Прошел где велели. Благополучно встал на эскалатор. Но ожидаемой торжественности и торжества не почувствовал. Женька был обычным, одним из десятков и десятков поднимающихся и спускающихся – никто на него внимания не обращал, девушки не замечали… И он почувствовал усталость и придавленность. Наверное, это начиналось похмелье…
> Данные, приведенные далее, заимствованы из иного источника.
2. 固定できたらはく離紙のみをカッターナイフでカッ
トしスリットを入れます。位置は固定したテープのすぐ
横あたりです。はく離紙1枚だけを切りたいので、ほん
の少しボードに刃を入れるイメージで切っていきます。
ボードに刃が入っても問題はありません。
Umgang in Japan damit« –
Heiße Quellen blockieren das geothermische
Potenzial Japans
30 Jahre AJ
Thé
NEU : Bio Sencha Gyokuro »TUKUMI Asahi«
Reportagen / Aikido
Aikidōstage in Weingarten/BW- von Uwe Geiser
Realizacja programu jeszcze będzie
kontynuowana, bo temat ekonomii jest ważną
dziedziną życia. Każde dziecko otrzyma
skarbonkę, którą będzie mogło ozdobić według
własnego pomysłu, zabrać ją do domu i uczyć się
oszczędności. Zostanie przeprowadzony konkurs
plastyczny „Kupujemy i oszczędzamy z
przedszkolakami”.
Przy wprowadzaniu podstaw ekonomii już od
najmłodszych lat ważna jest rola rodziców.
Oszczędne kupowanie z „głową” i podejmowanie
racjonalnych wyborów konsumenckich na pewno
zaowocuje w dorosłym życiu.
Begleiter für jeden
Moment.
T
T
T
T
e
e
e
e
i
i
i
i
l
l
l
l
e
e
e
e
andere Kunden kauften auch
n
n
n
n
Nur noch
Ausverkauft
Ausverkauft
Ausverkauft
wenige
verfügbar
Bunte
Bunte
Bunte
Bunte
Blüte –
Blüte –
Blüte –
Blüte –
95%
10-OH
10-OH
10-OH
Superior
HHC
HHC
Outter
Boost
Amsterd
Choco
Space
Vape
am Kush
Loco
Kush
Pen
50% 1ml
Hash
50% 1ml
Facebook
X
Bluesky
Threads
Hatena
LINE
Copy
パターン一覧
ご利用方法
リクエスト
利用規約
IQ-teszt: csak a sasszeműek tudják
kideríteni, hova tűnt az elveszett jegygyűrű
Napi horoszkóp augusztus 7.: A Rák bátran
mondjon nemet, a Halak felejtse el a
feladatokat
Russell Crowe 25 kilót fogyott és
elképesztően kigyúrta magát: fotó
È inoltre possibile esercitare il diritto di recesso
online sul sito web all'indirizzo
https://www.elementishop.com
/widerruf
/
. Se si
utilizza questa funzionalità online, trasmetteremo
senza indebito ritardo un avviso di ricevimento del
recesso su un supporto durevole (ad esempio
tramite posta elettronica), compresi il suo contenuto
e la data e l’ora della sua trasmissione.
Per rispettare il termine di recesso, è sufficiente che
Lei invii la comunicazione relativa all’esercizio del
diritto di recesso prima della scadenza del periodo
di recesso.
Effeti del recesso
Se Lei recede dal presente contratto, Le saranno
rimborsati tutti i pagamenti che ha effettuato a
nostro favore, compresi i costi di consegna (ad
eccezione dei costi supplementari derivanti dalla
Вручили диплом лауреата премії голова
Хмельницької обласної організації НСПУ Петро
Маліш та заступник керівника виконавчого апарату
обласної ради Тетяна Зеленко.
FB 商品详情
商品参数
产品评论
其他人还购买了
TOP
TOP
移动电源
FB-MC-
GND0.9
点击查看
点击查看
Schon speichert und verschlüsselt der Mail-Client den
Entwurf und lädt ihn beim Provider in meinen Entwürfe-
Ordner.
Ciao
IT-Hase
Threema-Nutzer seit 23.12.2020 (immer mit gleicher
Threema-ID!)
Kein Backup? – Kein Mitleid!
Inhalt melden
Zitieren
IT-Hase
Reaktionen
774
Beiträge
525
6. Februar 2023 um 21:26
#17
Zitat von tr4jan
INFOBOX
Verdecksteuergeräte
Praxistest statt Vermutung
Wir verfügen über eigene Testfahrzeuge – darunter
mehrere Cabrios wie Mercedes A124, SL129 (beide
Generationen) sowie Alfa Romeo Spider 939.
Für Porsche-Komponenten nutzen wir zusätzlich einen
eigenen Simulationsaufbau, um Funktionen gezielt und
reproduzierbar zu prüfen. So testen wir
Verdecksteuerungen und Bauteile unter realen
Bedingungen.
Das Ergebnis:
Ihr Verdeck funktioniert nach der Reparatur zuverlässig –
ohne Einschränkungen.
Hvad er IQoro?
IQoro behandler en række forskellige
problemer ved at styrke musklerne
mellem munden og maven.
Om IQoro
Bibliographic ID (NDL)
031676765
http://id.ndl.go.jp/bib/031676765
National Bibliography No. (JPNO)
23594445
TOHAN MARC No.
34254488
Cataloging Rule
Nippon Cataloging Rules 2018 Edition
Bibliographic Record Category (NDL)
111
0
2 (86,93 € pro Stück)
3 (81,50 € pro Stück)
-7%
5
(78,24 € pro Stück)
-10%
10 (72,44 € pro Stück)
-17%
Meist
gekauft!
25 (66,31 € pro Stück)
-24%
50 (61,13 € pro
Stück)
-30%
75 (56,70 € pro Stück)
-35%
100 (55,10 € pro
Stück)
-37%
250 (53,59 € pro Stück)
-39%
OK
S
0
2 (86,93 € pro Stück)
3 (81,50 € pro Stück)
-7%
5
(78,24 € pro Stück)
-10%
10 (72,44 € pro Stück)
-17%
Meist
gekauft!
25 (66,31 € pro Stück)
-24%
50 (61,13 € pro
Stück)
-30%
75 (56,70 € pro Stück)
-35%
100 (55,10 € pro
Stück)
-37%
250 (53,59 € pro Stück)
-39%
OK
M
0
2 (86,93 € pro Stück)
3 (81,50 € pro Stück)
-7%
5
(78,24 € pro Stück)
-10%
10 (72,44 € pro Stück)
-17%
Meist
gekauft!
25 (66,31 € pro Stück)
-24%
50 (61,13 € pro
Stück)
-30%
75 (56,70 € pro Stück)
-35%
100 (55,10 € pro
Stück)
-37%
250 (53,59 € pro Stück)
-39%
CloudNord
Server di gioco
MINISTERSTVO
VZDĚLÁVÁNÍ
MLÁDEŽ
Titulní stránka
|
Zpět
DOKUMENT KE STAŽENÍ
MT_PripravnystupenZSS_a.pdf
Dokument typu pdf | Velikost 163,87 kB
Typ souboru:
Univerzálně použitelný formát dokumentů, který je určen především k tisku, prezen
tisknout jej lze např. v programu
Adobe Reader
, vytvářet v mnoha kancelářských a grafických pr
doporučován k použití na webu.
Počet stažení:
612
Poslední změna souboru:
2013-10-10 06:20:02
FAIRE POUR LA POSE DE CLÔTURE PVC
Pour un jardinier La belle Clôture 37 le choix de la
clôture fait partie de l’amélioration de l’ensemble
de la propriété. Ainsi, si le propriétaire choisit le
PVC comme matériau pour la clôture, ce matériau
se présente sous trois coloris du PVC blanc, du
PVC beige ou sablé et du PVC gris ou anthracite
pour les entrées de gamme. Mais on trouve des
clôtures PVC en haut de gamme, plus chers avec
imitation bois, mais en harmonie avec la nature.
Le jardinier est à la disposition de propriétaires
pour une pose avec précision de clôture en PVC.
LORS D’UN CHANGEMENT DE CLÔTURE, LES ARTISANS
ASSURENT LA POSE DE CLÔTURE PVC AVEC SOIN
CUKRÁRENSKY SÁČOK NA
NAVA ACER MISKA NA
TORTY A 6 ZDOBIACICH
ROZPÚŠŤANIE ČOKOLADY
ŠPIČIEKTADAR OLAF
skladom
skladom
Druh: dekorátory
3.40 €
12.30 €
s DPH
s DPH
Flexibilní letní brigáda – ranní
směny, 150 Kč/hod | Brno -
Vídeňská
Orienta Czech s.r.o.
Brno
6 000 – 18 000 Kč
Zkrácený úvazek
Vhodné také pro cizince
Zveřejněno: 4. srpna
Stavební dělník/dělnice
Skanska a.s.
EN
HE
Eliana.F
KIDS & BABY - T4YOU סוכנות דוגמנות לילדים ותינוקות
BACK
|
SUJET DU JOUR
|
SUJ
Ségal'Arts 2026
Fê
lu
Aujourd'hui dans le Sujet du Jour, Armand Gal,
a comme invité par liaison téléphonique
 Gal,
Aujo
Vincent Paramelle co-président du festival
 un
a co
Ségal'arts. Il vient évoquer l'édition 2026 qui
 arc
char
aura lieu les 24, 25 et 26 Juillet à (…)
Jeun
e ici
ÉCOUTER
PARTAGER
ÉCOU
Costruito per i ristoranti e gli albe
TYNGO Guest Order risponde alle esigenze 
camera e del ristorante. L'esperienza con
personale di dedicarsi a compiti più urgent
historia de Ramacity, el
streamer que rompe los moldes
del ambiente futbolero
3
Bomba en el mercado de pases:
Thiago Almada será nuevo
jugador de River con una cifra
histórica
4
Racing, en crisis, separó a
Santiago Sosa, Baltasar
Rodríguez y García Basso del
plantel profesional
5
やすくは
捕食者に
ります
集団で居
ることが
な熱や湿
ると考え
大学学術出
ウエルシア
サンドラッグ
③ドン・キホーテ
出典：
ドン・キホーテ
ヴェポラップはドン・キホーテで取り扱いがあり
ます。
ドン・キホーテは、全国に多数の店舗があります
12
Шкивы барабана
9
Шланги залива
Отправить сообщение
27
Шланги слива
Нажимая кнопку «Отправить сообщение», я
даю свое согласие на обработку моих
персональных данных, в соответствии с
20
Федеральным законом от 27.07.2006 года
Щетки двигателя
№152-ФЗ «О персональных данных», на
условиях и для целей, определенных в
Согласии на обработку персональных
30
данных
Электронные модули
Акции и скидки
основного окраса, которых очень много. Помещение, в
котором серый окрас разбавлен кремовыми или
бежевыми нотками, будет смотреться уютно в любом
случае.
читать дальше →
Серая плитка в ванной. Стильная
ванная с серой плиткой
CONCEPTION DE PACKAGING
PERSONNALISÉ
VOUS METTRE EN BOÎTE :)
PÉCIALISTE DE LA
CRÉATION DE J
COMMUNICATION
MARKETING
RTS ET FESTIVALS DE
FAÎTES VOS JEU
Доехал до «Площади Восстания», поднялся на улицу. Покурил, любуясь стелой, Московским вокзалом, огромной гостиницей с буквами «Город-герой Ленинград» на крыше. Отметил: не сняли. Казалось, после переименования города всякое упоминание о Ленинграде вытравят тут же. По крайней мере, в программе «Время» были такие сюжеты, неодобрительные, конечно, а в газете «Советская Россия» так и вовсе писали, что власть в Ленинграде захватили враги страны. И нового начальника города критиковали. Недавно, например, пригласил в город кого-то из Романовых, какого-то старенького великого князя, который во время войны призывал народы Европы пойти с Гитлером освобождать Россию от коммунистов.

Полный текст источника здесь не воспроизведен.